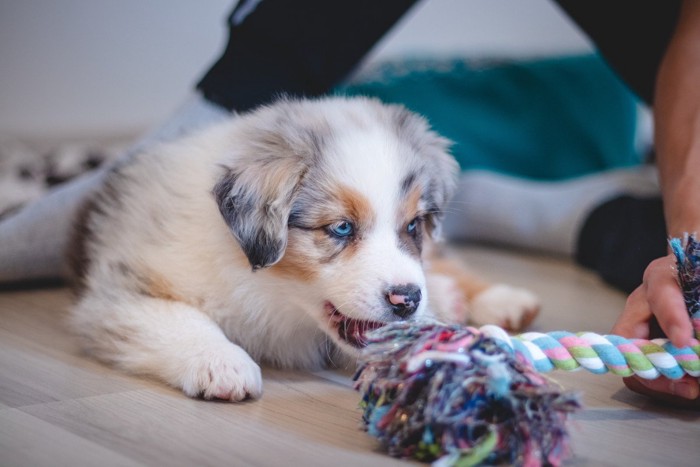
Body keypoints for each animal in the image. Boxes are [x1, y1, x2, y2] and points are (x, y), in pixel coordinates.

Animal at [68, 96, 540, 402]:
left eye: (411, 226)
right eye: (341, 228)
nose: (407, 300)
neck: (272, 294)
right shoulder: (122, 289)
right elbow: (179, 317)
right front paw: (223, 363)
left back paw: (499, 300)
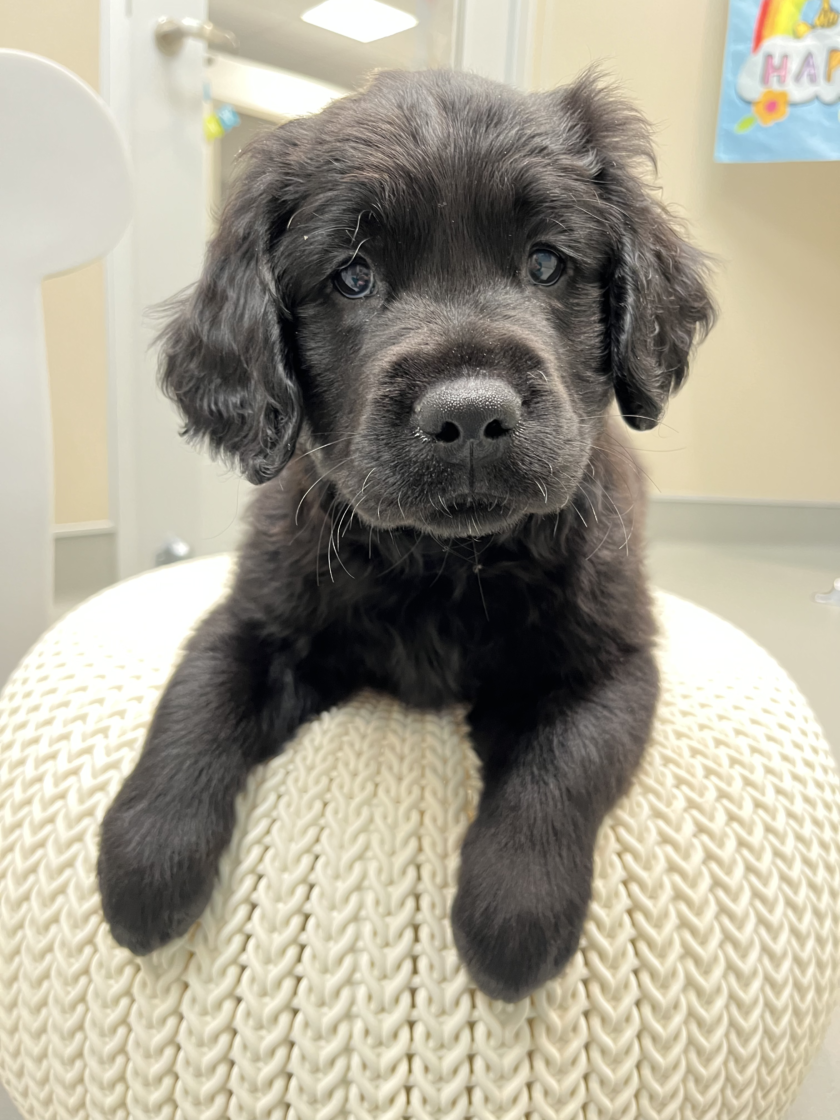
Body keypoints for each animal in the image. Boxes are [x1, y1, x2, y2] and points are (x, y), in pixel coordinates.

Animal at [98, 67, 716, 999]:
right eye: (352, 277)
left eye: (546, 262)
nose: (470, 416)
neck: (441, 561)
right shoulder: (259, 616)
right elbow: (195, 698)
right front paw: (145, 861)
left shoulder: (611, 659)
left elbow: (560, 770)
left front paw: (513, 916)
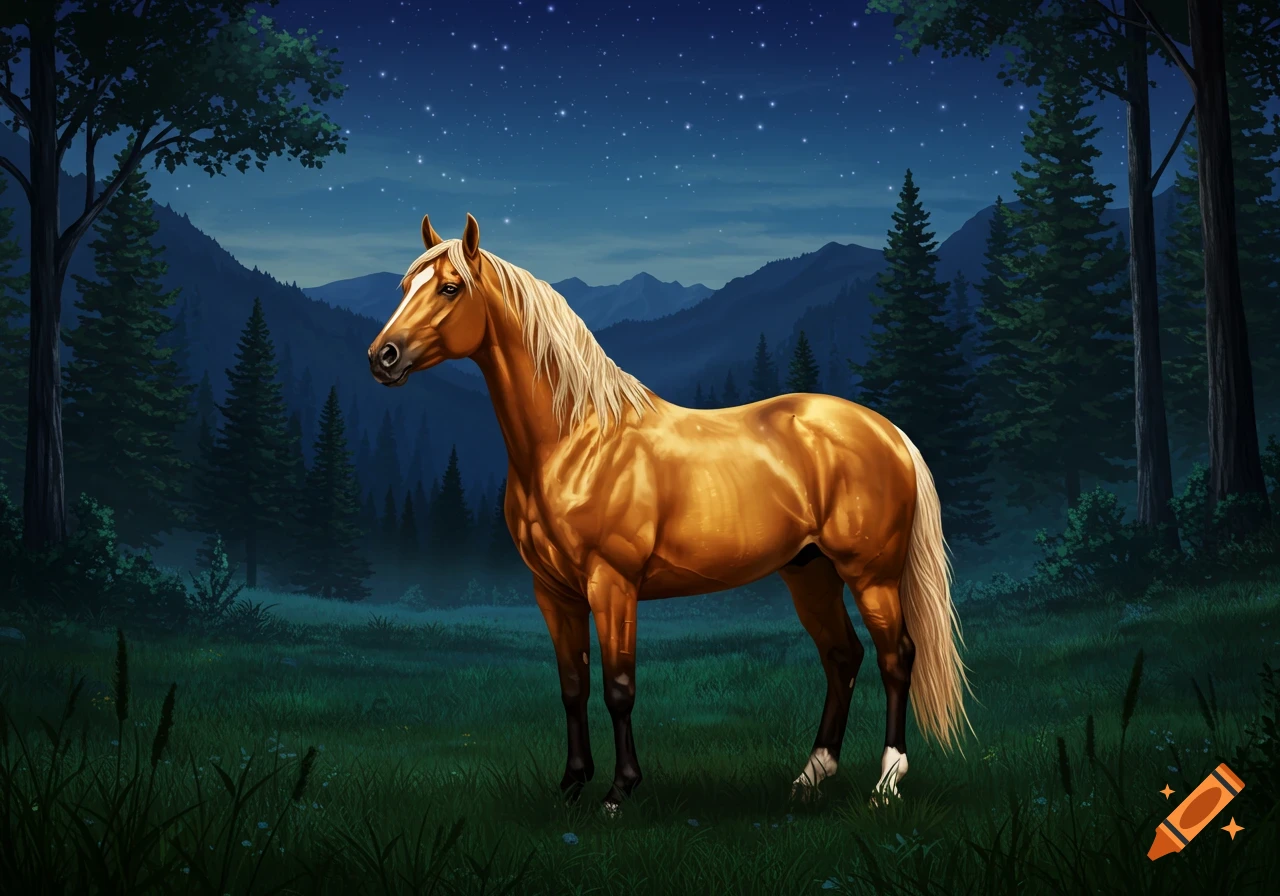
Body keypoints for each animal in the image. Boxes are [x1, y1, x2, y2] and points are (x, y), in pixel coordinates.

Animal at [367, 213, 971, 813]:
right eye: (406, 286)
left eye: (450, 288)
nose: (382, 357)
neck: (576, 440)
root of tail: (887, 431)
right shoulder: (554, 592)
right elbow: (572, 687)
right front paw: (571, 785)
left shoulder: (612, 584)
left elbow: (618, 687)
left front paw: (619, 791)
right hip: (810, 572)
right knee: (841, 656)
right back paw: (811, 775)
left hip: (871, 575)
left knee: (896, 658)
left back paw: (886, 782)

· · ·

WHAT YOU SHOULD DO – Consider the entries above and return each line with the string "back".

ANSWER TO THIS TASK –
left back paw: (499, 300)
right back paw: (811, 775)
left back paw: (886, 782)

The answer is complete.